Report all lines of the data below that hold the word "pinky".

### Records for this exercise
---

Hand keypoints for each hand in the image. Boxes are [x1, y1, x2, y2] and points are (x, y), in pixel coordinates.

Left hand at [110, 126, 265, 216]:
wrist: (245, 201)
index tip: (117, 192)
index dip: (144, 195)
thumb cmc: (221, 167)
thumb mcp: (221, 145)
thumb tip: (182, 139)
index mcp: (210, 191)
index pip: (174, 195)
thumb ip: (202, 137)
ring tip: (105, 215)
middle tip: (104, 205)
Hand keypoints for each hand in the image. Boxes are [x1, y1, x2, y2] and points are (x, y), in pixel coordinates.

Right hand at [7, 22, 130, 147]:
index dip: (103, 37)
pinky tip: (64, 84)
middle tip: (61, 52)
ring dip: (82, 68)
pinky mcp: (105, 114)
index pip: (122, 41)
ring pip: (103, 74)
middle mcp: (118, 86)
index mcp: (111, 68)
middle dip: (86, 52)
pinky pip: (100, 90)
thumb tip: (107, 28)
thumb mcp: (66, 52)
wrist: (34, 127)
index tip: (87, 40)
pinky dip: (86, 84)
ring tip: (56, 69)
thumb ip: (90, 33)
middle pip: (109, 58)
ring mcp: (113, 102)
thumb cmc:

---

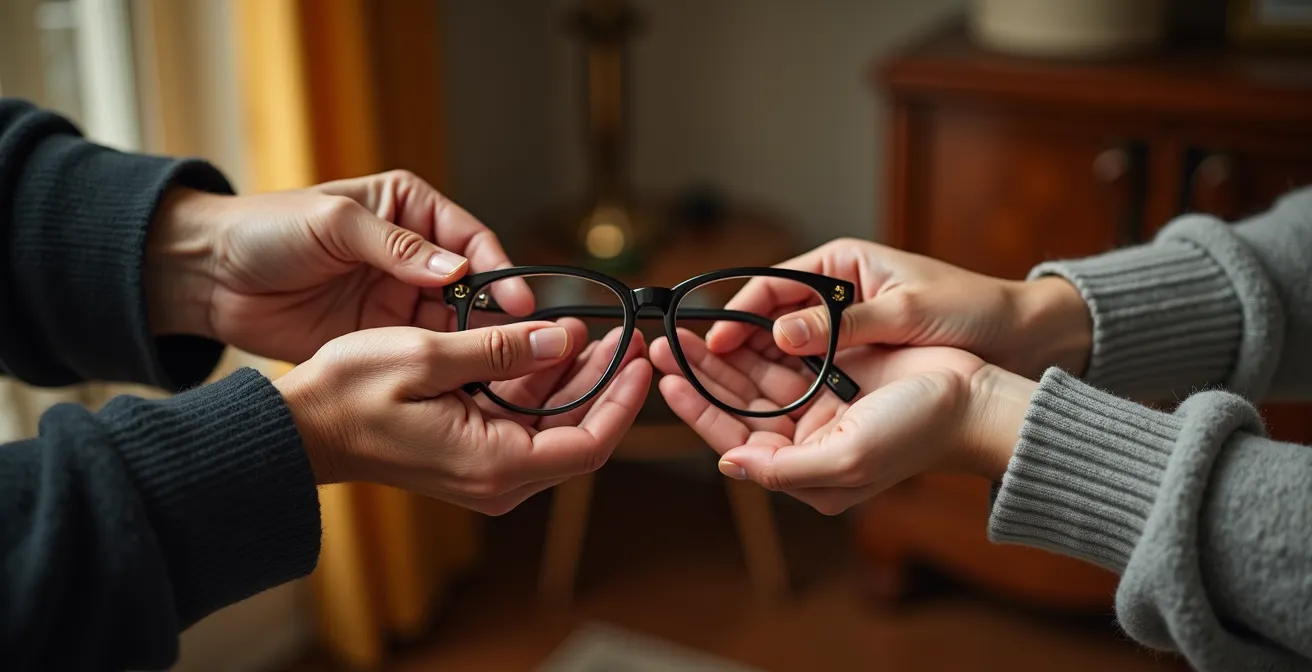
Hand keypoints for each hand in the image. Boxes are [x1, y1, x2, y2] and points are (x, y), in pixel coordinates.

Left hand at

---

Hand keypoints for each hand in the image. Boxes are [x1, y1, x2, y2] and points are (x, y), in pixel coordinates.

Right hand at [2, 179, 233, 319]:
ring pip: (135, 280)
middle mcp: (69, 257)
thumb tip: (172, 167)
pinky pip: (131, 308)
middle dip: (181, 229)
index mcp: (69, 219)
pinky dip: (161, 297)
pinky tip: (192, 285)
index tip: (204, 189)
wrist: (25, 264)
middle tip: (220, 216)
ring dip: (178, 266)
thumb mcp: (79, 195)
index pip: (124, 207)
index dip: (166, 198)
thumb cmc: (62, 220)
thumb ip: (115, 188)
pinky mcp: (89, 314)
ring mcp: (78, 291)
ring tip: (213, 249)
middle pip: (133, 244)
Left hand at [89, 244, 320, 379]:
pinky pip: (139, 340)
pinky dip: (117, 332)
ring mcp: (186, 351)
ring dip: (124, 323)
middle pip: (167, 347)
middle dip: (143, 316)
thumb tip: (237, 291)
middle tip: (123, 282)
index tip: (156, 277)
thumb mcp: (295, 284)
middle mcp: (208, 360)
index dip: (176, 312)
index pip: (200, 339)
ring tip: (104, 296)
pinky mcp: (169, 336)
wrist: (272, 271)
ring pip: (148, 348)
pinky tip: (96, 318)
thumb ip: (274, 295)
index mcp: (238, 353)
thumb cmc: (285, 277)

---

### Answer box
pinky tip: (64, 84)
pinky mcp: (105, 114)
pinky pip: (100, 90)
pinky dip: (86, 84)
pinky pip: (131, 308)
pinky dip: (161, 297)
pinky tip: (192, 285)
pinky mcp: (89, 314)
pinky pip: (139, 340)
pinky dip: (117, 332)
pinky mcp: (169, 336)
pinky tip: (96, 318)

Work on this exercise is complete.